Il y a toujours une dimension autobiographique. Je suis dans les entre-deux. C’est une thématique qui est très importante encore plus aujourd’hui. On nous ramène des théories qui sont de la pure supercherie, telle que le choc des civilisations. Des théories mensongères, comme s’il faut se méfier de l’autre. Nous traversons une période difficile. Je vis à Bruxelles et je suis souvent à Paris. Du coup, cela devient une nécessité d’apporter un meilleur éclairage, un peu plus de nuance, de complexité sur cette cohabitation qui est là, qui existe, mais qui n’est pas visible parce que non vendeur au niveau des médias, le monde du politique. C’est l’heure du populisme, de la xénophobie, électorat oblige. Le monde des médias est souvent proche voire appartient aux politiques et donc il sert des agendas. À l’heure où l’extrême droite est en train de monter un peu partout, on a une profonde et terrible responsabilité en tant qu’artiste. Même si on travaille sur des sujets qui sont plus complexes, plus difficiles à mettre en place, à trouver des fonds, on peut jouer un rôle crucial.

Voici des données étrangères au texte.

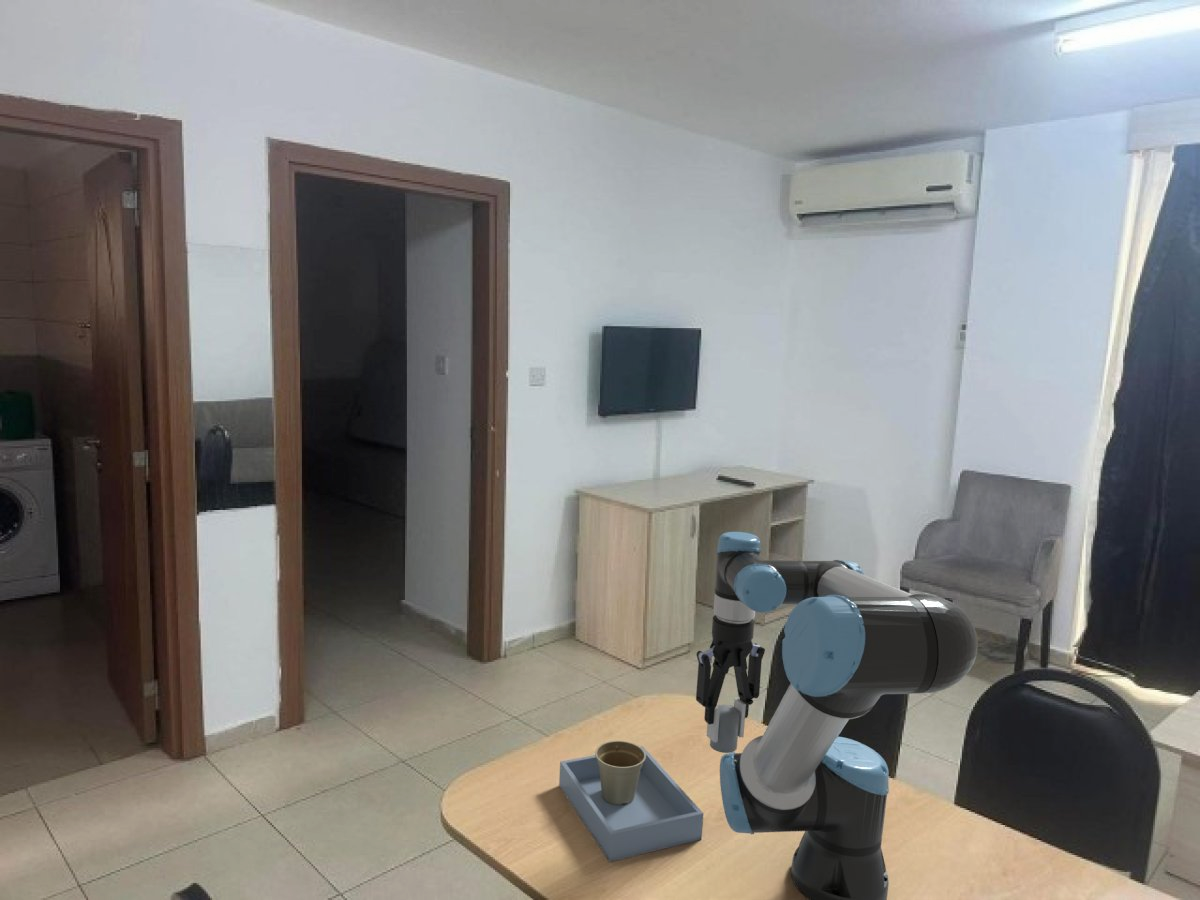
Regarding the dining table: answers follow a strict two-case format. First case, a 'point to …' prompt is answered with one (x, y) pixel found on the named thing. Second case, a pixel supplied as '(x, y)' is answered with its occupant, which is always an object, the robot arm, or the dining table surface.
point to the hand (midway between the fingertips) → (725, 736)
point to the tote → (632, 809)
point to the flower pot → (619, 770)
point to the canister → (727, 729)
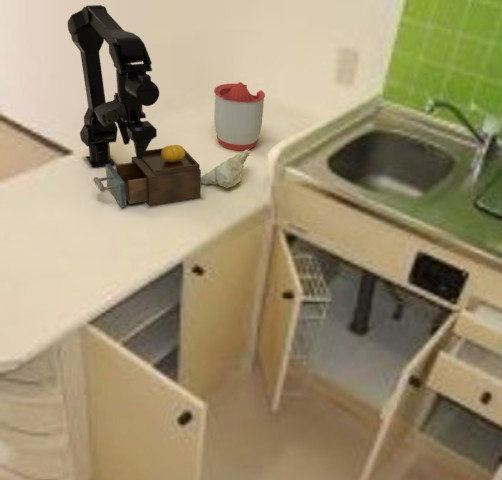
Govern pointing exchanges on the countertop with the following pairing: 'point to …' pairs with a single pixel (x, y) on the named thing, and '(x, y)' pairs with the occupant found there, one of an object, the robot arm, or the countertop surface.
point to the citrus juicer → (238, 116)
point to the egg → (173, 153)
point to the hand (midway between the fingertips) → (132, 151)
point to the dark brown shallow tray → (163, 167)
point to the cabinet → (170, 185)
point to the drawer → (125, 183)
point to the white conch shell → (227, 171)
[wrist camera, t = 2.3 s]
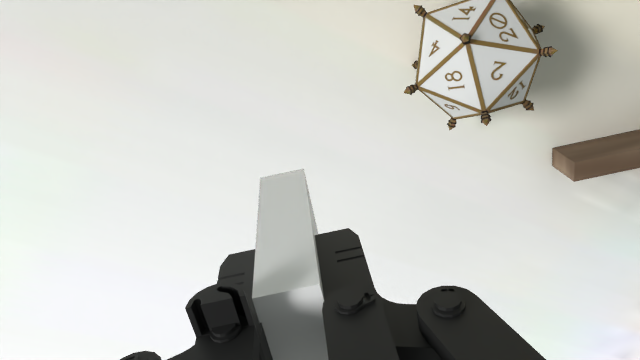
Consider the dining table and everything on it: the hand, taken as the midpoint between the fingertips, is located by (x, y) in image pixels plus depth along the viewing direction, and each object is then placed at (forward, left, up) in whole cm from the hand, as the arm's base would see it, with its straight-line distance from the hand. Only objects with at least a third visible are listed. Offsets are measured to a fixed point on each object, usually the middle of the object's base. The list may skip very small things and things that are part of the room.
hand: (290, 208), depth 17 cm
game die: (0, +12, -19) cm, 22 cm away
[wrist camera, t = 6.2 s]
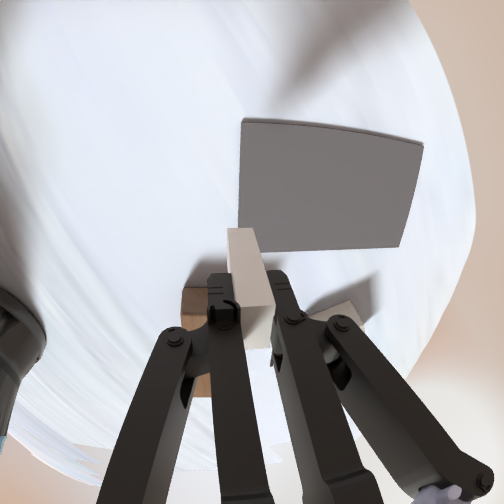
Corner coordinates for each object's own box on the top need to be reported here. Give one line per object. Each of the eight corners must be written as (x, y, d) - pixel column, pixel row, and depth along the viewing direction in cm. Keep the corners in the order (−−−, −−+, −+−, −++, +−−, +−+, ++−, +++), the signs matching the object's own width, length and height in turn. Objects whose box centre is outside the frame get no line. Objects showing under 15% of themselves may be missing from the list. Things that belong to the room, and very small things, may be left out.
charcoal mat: (237, 251, 29) (237, 253, 28) (241, 122, 22) (241, 122, 21) (396, 245, 31) (398, 247, 31) (421, 145, 25) (423, 146, 24)
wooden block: (269, 313, 28) (250, 396, 37) (261, 286, 32) (246, 373, 41) (180, 314, 26) (190, 398, 36) (182, 285, 30) (189, 373, 39)
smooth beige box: (306, 350, 40) (315, 376, 36) (294, 320, 36) (304, 349, 32) (353, 331, 40) (366, 355, 36) (349, 298, 35) (364, 324, 31)
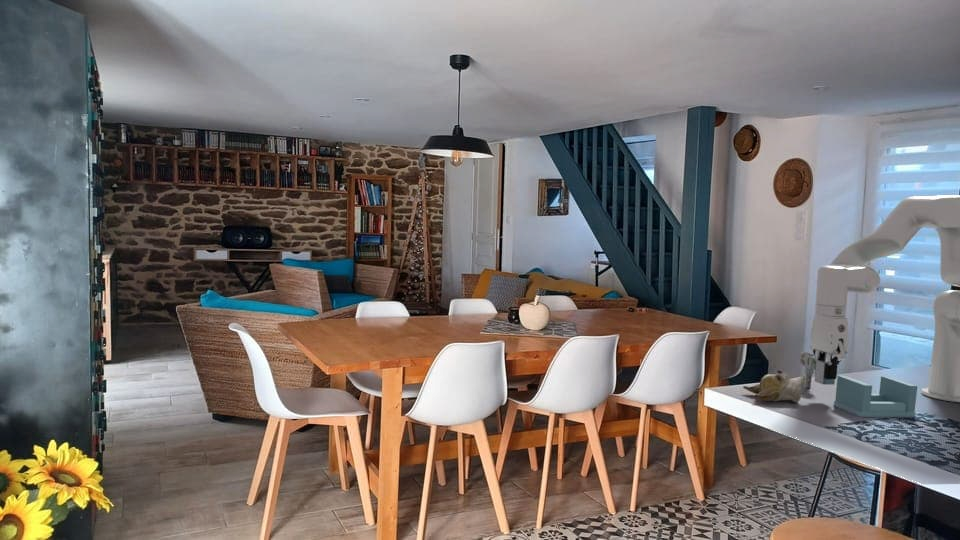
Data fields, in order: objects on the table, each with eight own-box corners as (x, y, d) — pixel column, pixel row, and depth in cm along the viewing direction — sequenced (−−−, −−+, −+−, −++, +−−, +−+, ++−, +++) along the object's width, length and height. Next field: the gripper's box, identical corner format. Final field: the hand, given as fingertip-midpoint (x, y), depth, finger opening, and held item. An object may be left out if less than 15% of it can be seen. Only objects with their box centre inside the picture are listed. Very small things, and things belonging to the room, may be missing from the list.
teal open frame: (885, 405, 185) (889, 376, 184) (914, 416, 175) (918, 386, 174) (833, 405, 182) (836, 375, 181) (860, 416, 172) (863, 385, 171)
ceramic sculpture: (813, 375, 178) (755, 374, 178) (812, 407, 178) (755, 406, 179) (797, 366, 188) (742, 366, 189) (796, 397, 189) (742, 396, 190)
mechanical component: (806, 383, 205) (809, 351, 205) (819, 392, 195) (823, 358, 194) (796, 383, 206) (799, 350, 205) (809, 391, 196) (812, 358, 195)
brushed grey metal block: (825, 381, 188) (827, 360, 187) (834, 384, 184) (836, 362, 184) (814, 381, 187) (816, 360, 186) (822, 384, 184) (824, 362, 183)
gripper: (864, 316, 176) (859, 384, 178) (822, 306, 192) (818, 369, 194) (838, 316, 175) (833, 385, 177) (798, 306, 191) (794, 369, 193)
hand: (825, 376), depth 185 cm, fingers closed on brushed grey metal block, 3 cm apart
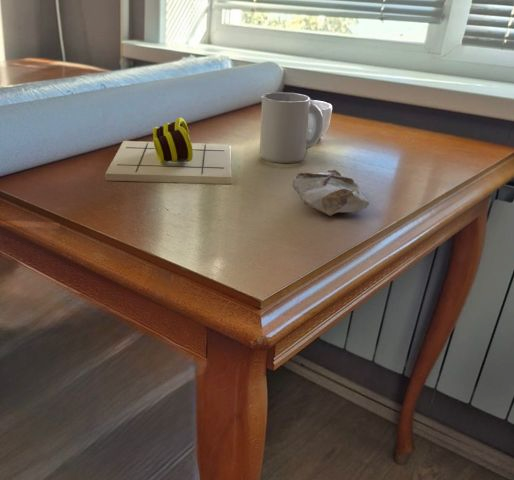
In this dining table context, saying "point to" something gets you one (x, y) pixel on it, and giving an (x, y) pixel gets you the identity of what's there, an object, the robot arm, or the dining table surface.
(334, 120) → the dining table surface
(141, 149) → the board
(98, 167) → the dining table surface
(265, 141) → the cup
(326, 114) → the teacup
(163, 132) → the opera glasses
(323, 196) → the stone
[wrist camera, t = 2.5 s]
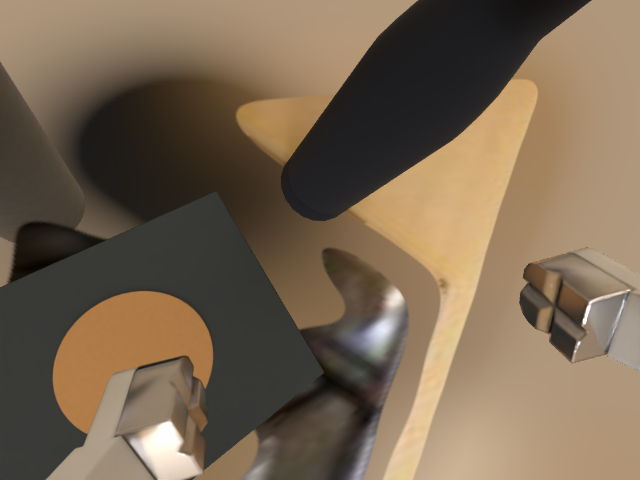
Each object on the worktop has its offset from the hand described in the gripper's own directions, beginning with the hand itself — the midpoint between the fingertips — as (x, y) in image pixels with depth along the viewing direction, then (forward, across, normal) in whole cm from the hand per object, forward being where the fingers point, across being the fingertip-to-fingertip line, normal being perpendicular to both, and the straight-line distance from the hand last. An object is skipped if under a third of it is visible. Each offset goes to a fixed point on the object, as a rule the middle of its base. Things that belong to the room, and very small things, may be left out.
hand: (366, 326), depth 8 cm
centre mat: (+12, +12, +10) cm, 20 cm away
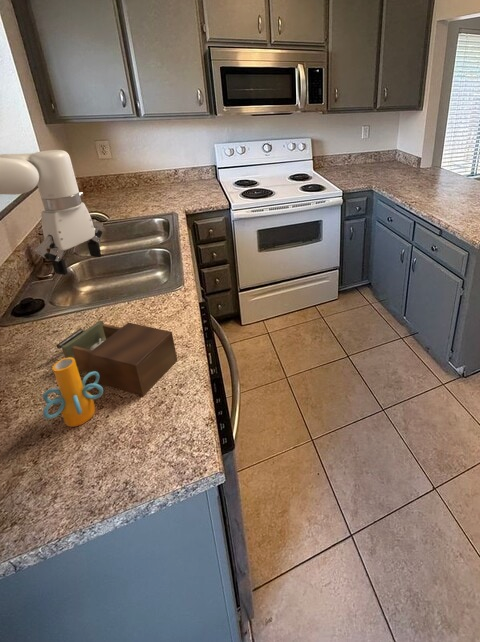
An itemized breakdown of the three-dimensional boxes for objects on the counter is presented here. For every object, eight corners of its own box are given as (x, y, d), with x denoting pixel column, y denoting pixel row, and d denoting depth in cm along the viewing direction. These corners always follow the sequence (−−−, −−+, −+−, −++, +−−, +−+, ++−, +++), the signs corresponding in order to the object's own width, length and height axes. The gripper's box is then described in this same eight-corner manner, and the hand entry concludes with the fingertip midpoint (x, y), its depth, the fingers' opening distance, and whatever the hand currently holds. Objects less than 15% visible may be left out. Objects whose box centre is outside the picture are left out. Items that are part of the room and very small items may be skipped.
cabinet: (97, 383, 91) (88, 353, 88) (135, 350, 102) (128, 322, 99) (143, 396, 87) (135, 365, 84) (177, 360, 98) (172, 331, 95)
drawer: (53, 366, 96) (45, 342, 93) (90, 338, 106) (84, 316, 103) (109, 382, 90) (102, 357, 88) (143, 351, 101) (137, 328, 98)
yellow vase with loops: (117, 393, 88) (104, 343, 83) (100, 431, 78) (83, 378, 73) (63, 401, 86) (46, 350, 81) (38, 441, 76) (17, 386, 71)
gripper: (82, 191, 95) (97, 248, 101) (13, 212, 80) (35, 279, 85) (104, 192, 93) (118, 251, 99) (37, 215, 78) (58, 283, 83)
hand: (79, 264), depth 92 cm, fingers open, 9 cm apart
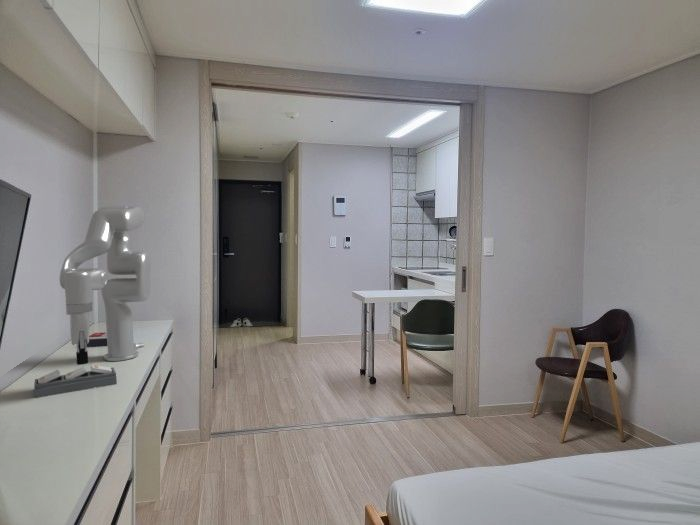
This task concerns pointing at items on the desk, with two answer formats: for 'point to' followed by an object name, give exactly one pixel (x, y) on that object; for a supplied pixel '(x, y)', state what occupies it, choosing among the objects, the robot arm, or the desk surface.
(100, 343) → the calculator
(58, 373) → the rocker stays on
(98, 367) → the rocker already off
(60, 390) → the rocker switch panel
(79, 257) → the robot arm
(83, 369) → the rocker middle
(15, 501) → the desk surface
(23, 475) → the desk surface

Etes-vous toujours déterminé à poursuivre le combat de la mémoire ?
Je suis gonflé à bloc. Quand vous vous trouvez devant 600 à 700 personnes qui sont émues, bouleversées, devant des gens qui ne sont pas concernés comme en Amérique latine, où on ne parle pas notre langue, et à la fin ils viennent vers vous les larmes aux yeux, complètement bouleversés, et vous embrassent. Certains ne trouvent même plus les mots, car ils n’ont pas le vocabulaire, tout cela parce qu’ils ont vécu un moment assez fort. La dimension universelle d’un film est très importante. J’étais assez loin, c’était volontaire soit à côté de la réalisation, de la mise en scène, la bande son, l’écriture, j’avais besoin à travers une thématique bien spécifique, des personnages bien caractérisés qu’ils aient cette dimension universelle. Je suis content car de ce côté-là, le film a touché. C’est dans l’union, pas dans le communautarisme et le sectarisme, qu’on va s’en sortir. Chacun peut préserver ce qui le caractérise, mais tout en s’inscrivant dans une dynamique collective. C’est là le grand défi des artistes que nous sommes.
Pour la séquence de la guerre avez-vous bénéficié d’un coaching de la part d’une quelconque armée ?
J’ai eu le soutien de la Défense en Belgique, car le film a été tourné dans les Ardennes. Le Ministère nous avait offert, en termes d’infrastructure, une réserve privée. Pour reproduire une grande bataille de la seconde guerre mondiale, il fallait un lieu assez important. Les Ardennes étaient extraordinaires. Le reste relève de la débrouille, on a dû s’inspirer, ramener des gens qui pourraient nous aider à reconstituer cette grande bataille, ramener des chars de France, des costumes et d’armes aussi de France. Une grande partie du budget est partie dans l’acquisition de ces éléments. C’est important si l’on a la prétention de faire un film qui ait une dimension historique, il faut suivre cette longue progression sinon ce ne serait pas crédible. Même s’il y a cette dimension intimiste, il y a un dispositif assez lourd et complexe. C’est notamment pour cela qu’on a mis plus de temps. Ce n’est pas un film contemporain, ni un film léger. Je ne souhaitais pas le produire au début. Je l’ai produit avec Vanessa Brichaut qui est une productrice belge et, malheureusement, on n’a pas trouvé de producteur. On était obligé de le faire nous mêmes.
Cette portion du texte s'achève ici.